With digital assets having high exposure, the premiums will reflect the same. Sarah Downey, Co-leader, Digital Assets Risk at insurance broker Marsh USA, stated that premiums are partly on the basis of the "exposure to a specific exchange." Crypto-exchange Bittrex recently confirmed insurance worth $300 million on its cold wallets via Marsh's brokerage services. Downey, speaking to AMBCrypto, said,

"Premiums are, at least in part, based on the potential exposure to a specific exchange so that more assets under the control of the exchange the likely potential for larger exposure and a higher premium."

Insurance will be tied to the number of assets held on an exchange. Here, the question relates to the fractioning of insurance. Different insurance policies for different cryptos, based on 'exchange exposure.'

Downey added that since digital assets are fairly new and insurance even more so, underwriters are still catching up. Due to the "limited amount of loss data," there is no precise model to base the underwriting on. However, some exchanges have obtained premiums "on par" with their traditional financial service companies. This would be on a "client by client basis," albeit, just for now, she claimed.

When and How: This versus that 

CoinMarketCap lists 2000+ coins; insuring all of them is pointless. Insurance companies would need to develop a model to determine which coins are insurable, before addressing exchanges.

In this determination, while important, volatility will be secondary. Insurance companies would look at the security of the coin and its overarching network. Downey said,

"The concern is not so much over the volatility of an asset but, instead it is more about the transparency and security around the protocol behind a specific cryptocurrency."

Privacy versus transparency. Stable (coin) versus volatile. Original versus hardfork. This determines security, but for an insurance company to price all of these in - is easier said than done.

Insurance payouts - currency will also be called into question.

An investor losing Bitcoin will not be too chuffed about getting dollars in return, unless a complicated crypto-based insurance policy is concocted. The 'hodler argument' of crypto versus dollar does not hold when coins - lost and dollars - are reimbursed.

* Insurance fund to prevent auto de-leveraging of derivative positions                                                   Data valid as on 6 February 2020

Question of regulation

Uncertainty is not limited to internal factors, but also external. Here, the concerns are specific - regulation and knowledge.

Since crypto-insurance is all about the crypto, the legal definition of the asset insured is pertinent, and a mess. Bitcoin, for instance, is legislated as a commodity, property, and a unit of account, in different countries. In some, it is even illegal.

◆ **About this exercise**:
From the article on crypto insurance, output the text between "When and How: This" and "called into question.", inclusive, exactly as it appears.

(Stored data entries)
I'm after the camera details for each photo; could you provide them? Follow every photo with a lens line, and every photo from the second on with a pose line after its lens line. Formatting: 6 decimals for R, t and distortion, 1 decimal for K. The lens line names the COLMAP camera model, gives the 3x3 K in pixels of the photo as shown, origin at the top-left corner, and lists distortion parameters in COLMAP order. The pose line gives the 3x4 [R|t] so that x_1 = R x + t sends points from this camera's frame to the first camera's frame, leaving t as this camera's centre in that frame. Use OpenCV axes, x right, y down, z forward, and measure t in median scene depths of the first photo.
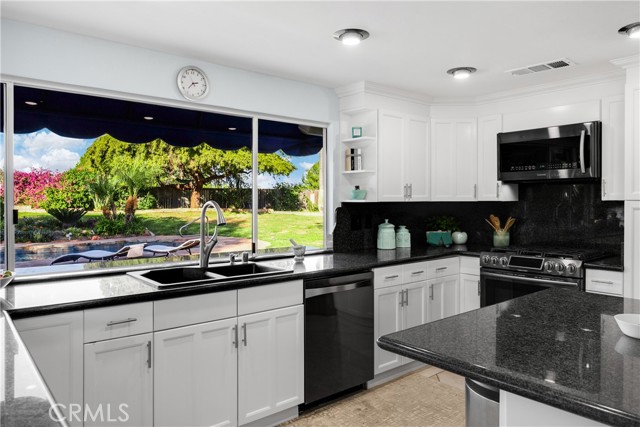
lens RADIAL K [[441.8, 0, 319.3], [0, 441.8, 202.7], [0, 0, 1]] dist [-0.005570, -0.002136]
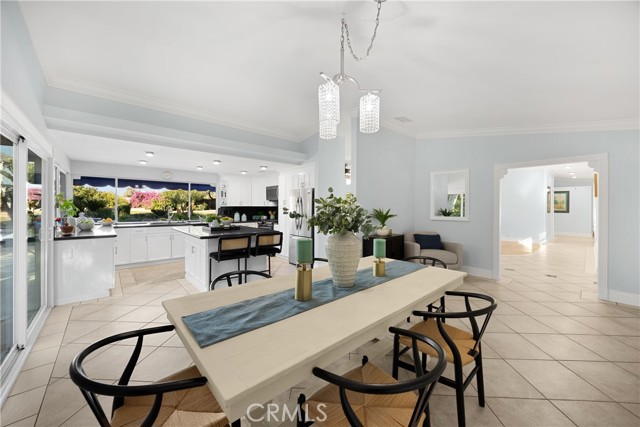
lens RADIAL K [[240.6, 0, 322.4], [0, 240.6, 206.3], [0, 0, 1]] dist [-0.000457, -0.000017]
pose [[0.999336, 0.005443, 0.036028, 0.779629], [-0.005223, 0.999967, -0.006197, 0.005864], [-0.036060, 0.006005, 0.999332, -0.906153]]
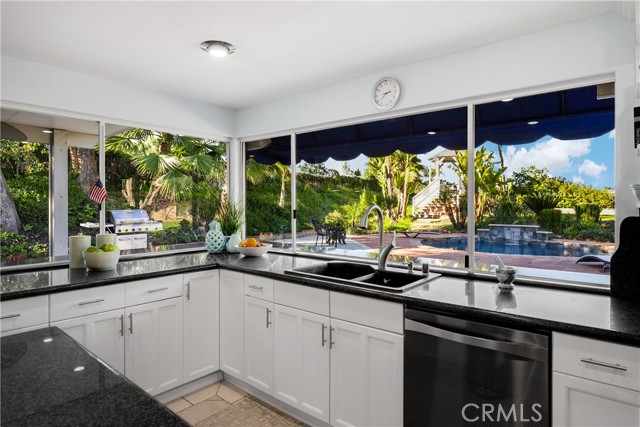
lens RADIAL K [[373.3, 0, 326.0], [0, 373.3, 209.8], [0, 0, 1]] dist [0.019931, 0.000573]
pose [[0.176910, 0.013895, -0.984129, 0.442401], [-0.005249, 0.999899, 0.013174, -0.003860], [0.984213, 0.002835, 0.176966, 0.546110]]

◆ **Written response**:
When and How: This versus that 

CoinMarketCap lists 2000+ coins; insuring all of them is pointless. Insurance companies would need to develop a model to determine which coins are insurable, before addressing exchanges.

In this determination, while important, volatility will be secondary. Insurance companies would look at the security of the coin and its overarching network. Downey said,

"The concern is not so much over the volatility of an asset but, instead it is more about the transparency and security around the protocol behind a specific cryptocurrency."

Privacy versus transparency. Stable (coin) versus volatile. Original versus hardfork. This determines security, but for an insurance company to price all of these in - is easier said than done.

Insurance payouts - currency will also be called into question.